• Extract to read:
»»
I don't think it's necessary to degrease and re-lube your chain every ride unless you're riding through mud and grit that gets on, and stays on, your chain. Keep it clean enough, keep it lubed when it needs it. If you're worried about it, get a chain gage to check once in a while if it's "stretched." Hardcore riders replace the chain once a year. Some people maybe once in the lifetime of the bike. The reason being that a stretched chain can wear cogs and rings in weird, and not-good ways, that result in full driveline replacement. But if you're not a hardcore rider, you may never get to that point.

But the thing is, that's a long and detailed answer that I've now given to a new guy, who may or may not need chain replacement ever. So it's probably too much information, which can be a bad thing. There's no sense worrying about something that may or may not be relevant for a while. Keep the chain clean, keep it adequately lubed. (ie, not so heavily lubed that dirt and dust stick to it)

Maintenance, like anything else, is best learned one thing at a time, in layers. Learn to keep things clean and lubed. Then when it's boring, learn about whatever is next. If your brakes or derailleurs need adjustment, learn about that. If your headset is clicking, or your wheel bearings are making weird noises, learn about re-packing and adjusting ball bearings. Read the book. Generally, they'll tell you what you should start out with, and tell you how to progress from there.

One thing they will tell you is to buy tools and things as you need them. Procedures are pretty much the same way. Learn to perform them as you need to. Most of the book is reference material for this very reason. There's a lot of technical information in there. Most of it won't make sense. The second time, it may not make sense either. So don't read it until you need it. I haven't read most of what's in my books. I simply haven't gotten to it, or was able to figure it out on my own.
««
• Given instruction:
Answer these questions from the bicycle maintenance advice above, marking each answer with the same number:
1. How often do hardcore riders replace the chain?
2. What does "adequately lubed" mean for a chain?
3. When should tools be bought?

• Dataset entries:
»»
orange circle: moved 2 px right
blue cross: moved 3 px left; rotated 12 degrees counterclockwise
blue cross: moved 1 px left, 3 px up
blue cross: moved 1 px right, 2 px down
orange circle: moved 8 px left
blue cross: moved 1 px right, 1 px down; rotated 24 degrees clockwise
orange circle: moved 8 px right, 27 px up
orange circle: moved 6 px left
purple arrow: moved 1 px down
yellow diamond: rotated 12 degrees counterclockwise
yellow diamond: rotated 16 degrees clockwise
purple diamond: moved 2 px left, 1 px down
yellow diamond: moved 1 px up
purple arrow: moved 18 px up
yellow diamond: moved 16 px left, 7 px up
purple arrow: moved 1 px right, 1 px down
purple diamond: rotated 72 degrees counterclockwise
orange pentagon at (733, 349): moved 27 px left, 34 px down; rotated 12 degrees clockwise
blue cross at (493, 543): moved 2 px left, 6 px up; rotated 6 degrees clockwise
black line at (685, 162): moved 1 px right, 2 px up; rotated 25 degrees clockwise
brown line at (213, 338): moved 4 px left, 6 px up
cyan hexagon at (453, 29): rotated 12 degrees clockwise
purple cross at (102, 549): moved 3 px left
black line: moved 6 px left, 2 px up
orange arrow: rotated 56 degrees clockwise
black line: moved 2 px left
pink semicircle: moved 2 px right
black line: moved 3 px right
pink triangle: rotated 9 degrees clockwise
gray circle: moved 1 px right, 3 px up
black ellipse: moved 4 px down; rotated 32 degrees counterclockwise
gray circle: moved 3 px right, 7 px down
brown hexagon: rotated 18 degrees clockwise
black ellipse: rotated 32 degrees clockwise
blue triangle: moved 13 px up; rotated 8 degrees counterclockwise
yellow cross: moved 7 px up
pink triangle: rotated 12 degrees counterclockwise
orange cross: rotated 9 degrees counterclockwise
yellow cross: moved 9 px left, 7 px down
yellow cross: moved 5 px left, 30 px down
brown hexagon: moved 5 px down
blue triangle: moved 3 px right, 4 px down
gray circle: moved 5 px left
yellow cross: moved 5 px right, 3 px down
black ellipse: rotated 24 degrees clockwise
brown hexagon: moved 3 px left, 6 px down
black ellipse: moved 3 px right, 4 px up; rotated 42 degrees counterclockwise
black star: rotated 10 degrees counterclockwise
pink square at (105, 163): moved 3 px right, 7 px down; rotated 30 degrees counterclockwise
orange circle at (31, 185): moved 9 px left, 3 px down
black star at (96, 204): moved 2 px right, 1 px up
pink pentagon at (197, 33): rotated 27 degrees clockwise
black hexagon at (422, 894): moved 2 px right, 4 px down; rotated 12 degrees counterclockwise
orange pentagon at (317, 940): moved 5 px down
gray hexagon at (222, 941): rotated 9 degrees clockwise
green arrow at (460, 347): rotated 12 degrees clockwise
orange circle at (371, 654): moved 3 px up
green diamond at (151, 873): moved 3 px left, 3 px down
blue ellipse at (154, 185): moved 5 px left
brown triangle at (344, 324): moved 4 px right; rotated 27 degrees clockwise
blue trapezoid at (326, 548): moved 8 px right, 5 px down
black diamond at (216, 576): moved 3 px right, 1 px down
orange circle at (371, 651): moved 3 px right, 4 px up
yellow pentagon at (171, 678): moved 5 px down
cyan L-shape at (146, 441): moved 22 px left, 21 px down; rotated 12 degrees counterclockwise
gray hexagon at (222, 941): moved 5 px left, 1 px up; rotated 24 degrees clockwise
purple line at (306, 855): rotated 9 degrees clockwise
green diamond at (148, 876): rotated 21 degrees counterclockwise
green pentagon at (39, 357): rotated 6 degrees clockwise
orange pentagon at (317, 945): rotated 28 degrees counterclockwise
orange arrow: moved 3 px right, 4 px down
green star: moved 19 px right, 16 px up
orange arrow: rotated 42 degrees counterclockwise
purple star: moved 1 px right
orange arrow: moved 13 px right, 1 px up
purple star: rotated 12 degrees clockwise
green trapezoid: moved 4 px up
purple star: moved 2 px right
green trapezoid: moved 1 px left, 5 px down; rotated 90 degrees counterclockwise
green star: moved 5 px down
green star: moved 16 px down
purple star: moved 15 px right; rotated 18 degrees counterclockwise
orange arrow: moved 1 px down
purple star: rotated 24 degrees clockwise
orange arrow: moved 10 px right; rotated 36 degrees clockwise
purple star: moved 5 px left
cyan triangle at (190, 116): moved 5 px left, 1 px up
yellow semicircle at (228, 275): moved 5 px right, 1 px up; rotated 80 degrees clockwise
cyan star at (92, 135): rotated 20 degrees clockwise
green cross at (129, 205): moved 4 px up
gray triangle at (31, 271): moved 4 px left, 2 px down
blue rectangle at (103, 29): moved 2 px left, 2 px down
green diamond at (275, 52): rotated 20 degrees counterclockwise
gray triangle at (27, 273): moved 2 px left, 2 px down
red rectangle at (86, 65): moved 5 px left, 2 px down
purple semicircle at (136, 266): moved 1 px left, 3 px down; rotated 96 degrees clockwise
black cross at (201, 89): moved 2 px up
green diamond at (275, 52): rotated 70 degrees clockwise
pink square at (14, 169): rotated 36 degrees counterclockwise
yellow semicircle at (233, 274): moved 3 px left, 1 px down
««
• Solution to this task:
1. Once a year.
2. Not so heavily lubed that dirt and dust stick to it.
3. As you need them.